-------- Given passage --------
WARNING: Major spoilers ahead! On this page, all aspects of the novel are discussed in depth, including the ending. If you'd rather not know too much before you read the book, then please come back to the interview later.
















This is Ellen Heavner interviewing Glenn Clark on his innovative horror novel Cry, Wolf.

 

That's me.

 

Good. I'm glad we have this strait. Now, this is your first published book, right?

 

Right.

 

So did you always want to be a writer?

 

Not always. When I was little I wanted to be an archaeologist. Before that, I wanted to be a "bad guy," but my mom wouldn't have it.

 

So you gave that up.

 

Well, yeah, and that's when I became interested in archaeology at the age of...seven. But I didn't always want to be a writer. Although I did always have a knack for it. Like when I was in kindergarten, I wrote what I called a book at the time. It was like...

 

Was that your first finished book?

 

Well, yeah. I guess so. It was fully illustrated with stick figures. It was probably about three or four pages long, and it had a tragic ending.

 

So I see there's a trend in your work.

 

Well, yeah. Who believes in happy endings? Really they're all just happy interludes.

 

Well that's one way of looking at it. Did you finish any full length novels before this one now?
--------
**The request**
Continue the interview with Glenn Clark about Cry, Wolf from the point where it stops.
-------- Material supplied --------
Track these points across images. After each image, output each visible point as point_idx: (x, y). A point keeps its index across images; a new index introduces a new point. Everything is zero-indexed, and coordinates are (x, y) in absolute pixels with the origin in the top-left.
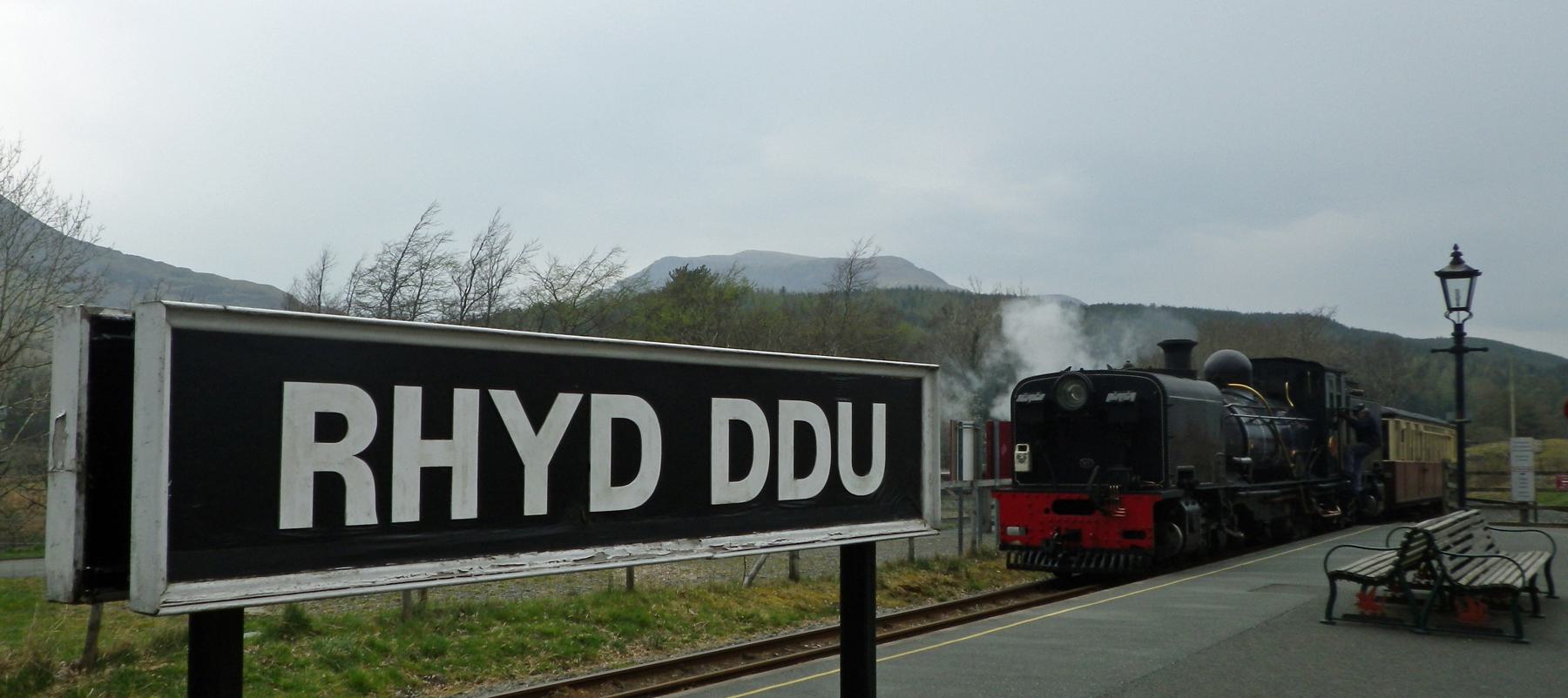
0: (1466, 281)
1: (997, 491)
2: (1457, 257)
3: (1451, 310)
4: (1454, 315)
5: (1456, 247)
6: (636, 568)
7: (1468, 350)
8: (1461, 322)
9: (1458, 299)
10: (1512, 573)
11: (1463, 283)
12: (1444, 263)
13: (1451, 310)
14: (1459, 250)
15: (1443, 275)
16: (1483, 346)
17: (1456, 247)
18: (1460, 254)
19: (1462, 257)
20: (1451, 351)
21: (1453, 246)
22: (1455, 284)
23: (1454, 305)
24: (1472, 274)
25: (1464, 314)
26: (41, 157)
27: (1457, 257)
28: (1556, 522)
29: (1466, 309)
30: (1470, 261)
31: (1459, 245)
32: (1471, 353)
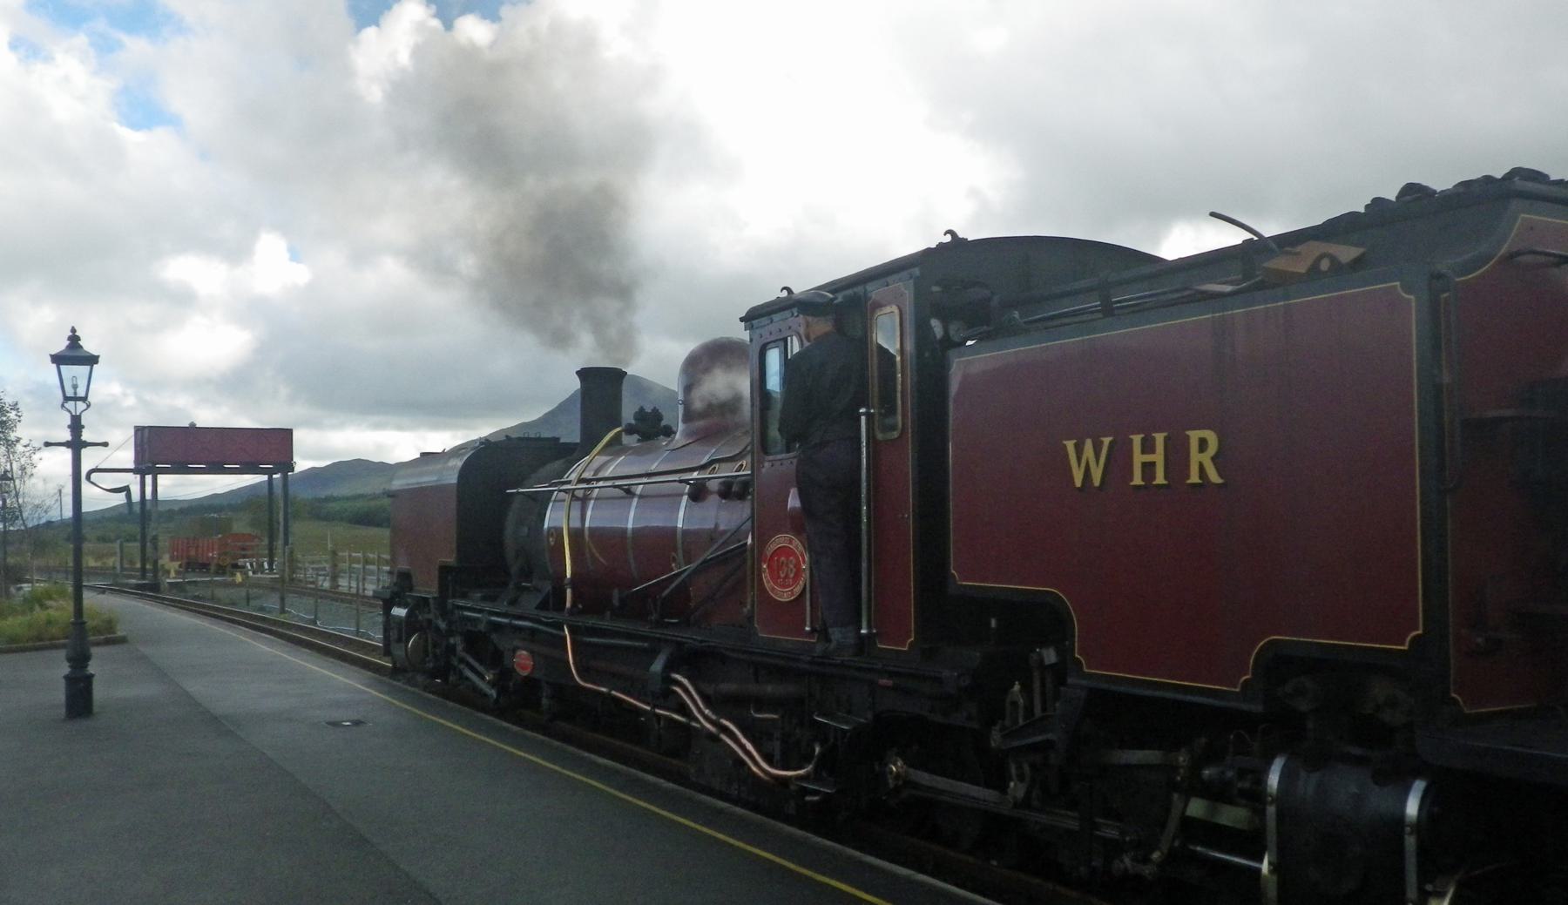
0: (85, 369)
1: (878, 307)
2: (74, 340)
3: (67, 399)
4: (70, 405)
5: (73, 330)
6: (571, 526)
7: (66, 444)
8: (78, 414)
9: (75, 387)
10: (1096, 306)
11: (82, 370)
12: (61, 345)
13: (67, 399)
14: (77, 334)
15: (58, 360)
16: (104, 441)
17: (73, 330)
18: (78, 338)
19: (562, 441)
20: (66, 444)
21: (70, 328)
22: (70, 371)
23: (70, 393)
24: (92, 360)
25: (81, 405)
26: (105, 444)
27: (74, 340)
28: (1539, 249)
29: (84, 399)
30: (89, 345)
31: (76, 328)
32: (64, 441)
--------
-------- Material supplied --------
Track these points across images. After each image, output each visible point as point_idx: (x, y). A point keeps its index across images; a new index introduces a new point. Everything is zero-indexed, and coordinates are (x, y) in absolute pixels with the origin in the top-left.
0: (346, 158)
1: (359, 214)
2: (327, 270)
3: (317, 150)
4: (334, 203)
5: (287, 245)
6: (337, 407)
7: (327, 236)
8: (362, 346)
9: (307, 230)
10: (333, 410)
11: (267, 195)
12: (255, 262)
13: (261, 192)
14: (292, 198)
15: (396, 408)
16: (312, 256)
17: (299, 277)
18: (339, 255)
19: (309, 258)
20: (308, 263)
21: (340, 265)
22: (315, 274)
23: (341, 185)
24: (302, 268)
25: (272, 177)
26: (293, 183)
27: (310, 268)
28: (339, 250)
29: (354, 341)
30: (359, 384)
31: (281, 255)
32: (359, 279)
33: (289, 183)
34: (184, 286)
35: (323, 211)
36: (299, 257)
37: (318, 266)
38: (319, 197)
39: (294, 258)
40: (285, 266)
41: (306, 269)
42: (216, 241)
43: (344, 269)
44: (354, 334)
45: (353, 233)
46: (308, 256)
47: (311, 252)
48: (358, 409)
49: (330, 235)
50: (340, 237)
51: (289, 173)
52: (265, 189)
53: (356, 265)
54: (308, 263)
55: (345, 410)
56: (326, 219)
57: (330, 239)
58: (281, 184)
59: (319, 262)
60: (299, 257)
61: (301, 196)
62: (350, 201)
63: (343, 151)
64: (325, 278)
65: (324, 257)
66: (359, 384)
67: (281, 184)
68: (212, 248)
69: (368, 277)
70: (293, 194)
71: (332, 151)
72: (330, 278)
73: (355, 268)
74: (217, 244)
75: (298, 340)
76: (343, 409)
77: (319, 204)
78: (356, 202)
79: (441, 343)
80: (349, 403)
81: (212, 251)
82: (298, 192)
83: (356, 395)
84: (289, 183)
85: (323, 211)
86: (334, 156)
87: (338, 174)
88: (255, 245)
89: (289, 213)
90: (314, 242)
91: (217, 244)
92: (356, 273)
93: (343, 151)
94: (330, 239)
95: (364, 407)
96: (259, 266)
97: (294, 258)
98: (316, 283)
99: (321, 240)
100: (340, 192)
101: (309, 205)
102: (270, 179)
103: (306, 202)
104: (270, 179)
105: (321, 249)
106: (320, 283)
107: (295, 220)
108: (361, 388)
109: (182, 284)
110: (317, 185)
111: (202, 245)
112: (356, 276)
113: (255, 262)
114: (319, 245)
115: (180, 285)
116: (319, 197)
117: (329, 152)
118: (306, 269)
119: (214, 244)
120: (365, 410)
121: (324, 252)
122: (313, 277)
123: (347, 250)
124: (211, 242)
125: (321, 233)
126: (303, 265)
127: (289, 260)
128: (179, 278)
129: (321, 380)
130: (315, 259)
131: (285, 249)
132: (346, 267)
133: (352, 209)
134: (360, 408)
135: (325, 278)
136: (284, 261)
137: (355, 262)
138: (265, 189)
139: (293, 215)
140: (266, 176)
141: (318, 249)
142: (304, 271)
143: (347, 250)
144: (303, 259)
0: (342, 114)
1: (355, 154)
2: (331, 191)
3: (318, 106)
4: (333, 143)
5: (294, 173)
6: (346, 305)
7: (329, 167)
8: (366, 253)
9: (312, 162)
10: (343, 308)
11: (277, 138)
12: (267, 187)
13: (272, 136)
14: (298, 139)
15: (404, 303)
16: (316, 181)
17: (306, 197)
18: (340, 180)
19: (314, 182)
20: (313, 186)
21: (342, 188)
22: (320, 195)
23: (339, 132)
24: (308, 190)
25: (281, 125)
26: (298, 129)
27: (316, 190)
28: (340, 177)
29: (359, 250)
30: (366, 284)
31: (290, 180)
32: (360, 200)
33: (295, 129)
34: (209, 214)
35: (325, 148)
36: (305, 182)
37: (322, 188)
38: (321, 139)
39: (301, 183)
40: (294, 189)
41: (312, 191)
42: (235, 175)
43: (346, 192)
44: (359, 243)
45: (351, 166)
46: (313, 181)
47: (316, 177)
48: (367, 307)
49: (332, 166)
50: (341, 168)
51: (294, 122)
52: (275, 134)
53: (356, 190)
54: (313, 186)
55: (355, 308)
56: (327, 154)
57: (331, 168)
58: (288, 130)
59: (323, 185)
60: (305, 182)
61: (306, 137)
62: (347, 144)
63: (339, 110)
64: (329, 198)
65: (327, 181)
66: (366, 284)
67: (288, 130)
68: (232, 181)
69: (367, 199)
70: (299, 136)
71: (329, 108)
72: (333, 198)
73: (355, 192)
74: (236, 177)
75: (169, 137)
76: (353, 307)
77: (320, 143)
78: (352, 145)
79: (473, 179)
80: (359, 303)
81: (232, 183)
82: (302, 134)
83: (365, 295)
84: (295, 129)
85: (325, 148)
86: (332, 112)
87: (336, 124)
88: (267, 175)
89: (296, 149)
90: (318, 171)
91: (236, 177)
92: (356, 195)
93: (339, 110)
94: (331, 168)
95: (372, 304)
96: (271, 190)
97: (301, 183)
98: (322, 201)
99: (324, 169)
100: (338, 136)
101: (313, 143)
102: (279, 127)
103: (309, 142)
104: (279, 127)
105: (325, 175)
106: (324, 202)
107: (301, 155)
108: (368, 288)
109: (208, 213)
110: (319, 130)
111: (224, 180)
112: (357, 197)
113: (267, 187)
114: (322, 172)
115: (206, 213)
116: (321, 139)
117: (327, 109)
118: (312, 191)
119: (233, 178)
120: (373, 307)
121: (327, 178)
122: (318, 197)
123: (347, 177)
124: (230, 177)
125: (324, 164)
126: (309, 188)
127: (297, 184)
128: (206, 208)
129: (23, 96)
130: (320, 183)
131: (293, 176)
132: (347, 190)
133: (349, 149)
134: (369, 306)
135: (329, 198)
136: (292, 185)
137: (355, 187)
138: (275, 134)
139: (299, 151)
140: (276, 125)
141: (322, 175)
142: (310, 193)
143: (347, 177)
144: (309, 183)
--------
**Written response**
 

No.

 

No?

 

No.

 

So this is your first finished really...piece of work.

 

That's the first finished grown up novel that I ever did.

 

And how long did it take you?

 

Well, I got the idea in 1995, and I finished writing it in 1997, well the first draft, and it was published finally in 1999. So, about four years from concept to publication.

 

Wow!

 

Yeah.

 

As long as you mentioned concept, I was gonna bring this up later, but where did the concept come from? What was your inspiration? Was it just something that struck you in the middle of the night, or...?

 

Actually yeah! (laughter)

 

The whole thing, or just the plot kernel, or...

 

Pretty much the whole thing, except maybe little details like say Daniel's mother. That wasn't there. But I was just laying in bed trying very hard to fall asleep one night, and this idea just popped in my head out of absolutely nowhere. Just the plot. The story: beginning, middle, end.

 

Oh wow.

 

So I had to get up and start taking notes.

 

Right.

 

Within a week, I had a detailed chapter-by-chapter outline. So, it was just in my head, just burning to come out. The funny thing is that a couple years before...well several years before...I wanted to write a werewolf story and make it really scary, 'cause I thought werewolf stories were basically lame, but I thought the idea of werewolves was kinda cool. I could never think up anything. And it was years after I'd given up that something just popped in my head that was totally different. What I wanted to do was reinvent werewolves.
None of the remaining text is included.